I see wholesale Redwood prices (common grade, dry, S4S, decking) of a little over $1 per board foot (in 5000 fbm units). I don’t know what that might translate to in retail prices or in better grades, but $2 or higher would not surprise me. Maybe others know retail Redwood prices in their area.

Our table requires a minimum of 81 fbm of wood (assuming one can obtain lumber in desired lengths and there is no waste – and assuming no mistake in my calculations).

Your table from forty years ago was probably a better grade of Redwood than is commonly available now. If one could count the number of growth rings per inch on the ends of boards there would perhaps be 20 to 30 rings per inch, indicating that it was cut from large, slow growing trees.
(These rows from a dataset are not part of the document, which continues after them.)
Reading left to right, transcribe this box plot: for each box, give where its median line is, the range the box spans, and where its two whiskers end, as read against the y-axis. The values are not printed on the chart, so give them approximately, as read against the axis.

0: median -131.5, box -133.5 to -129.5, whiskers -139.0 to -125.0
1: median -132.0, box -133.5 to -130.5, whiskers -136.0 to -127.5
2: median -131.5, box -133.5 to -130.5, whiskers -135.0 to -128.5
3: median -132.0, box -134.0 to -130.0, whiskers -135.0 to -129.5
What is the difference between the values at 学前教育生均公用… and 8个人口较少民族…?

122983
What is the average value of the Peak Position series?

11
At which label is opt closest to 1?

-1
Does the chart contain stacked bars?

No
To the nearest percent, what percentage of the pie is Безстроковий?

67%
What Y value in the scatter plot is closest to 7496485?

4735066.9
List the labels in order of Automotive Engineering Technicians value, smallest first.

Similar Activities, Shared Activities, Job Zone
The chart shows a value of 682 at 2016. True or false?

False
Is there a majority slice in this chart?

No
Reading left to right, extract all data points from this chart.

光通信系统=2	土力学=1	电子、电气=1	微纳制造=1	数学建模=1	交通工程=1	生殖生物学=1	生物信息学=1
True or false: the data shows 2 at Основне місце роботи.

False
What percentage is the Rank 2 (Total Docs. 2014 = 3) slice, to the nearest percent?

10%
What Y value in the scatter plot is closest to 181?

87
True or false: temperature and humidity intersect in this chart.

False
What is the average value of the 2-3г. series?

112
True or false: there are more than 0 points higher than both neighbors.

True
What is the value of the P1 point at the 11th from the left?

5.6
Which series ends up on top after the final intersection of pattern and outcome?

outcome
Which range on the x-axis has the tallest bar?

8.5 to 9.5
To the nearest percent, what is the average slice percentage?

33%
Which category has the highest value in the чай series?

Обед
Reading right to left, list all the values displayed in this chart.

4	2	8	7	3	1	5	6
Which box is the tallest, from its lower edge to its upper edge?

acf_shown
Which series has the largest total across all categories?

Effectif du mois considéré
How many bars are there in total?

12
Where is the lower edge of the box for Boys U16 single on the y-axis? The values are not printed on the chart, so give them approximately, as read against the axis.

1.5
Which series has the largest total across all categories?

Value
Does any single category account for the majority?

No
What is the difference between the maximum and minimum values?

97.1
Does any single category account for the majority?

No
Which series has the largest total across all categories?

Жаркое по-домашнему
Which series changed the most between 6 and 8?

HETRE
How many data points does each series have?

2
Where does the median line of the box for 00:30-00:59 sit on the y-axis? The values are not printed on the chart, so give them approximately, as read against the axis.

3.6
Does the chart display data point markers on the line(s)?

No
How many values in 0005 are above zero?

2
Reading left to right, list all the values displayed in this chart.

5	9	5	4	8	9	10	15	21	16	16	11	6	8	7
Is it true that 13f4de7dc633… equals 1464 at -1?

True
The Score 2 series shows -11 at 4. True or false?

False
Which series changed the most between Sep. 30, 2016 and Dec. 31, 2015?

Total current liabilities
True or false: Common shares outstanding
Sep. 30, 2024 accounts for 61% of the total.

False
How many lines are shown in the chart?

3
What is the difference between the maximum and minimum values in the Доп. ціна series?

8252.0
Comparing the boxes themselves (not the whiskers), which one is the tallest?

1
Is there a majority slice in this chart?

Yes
Typical Redwood lumber available now is from high production, fast growing trees produced in even-age stands and cut while the trees are relatively small. The “ring count” might be only five. That “new growth” Redwood does not have near the quality or durability of the wood in your table.

We have avoided building Redwood tables unless the lumber is “reclaimed” – salvaged from a prior use. We once discovered a bunch of “scrap” Redwood that came from dismantled 100-year-old olive barrels (large vats used to cure olives in the Central Valley of California). We bought as much as we could, cleaned off the crud and ran it through our planer (rough on planer knives). It was gorgeous old growth lumber with rings so tight we couldn’t count them – and not a knot in any of it.

Most of that lumber was used for things other than picnic tables, but we still have enough for two tables. Not too long ago someone asked our price for such a table – and declined when we quoted $750.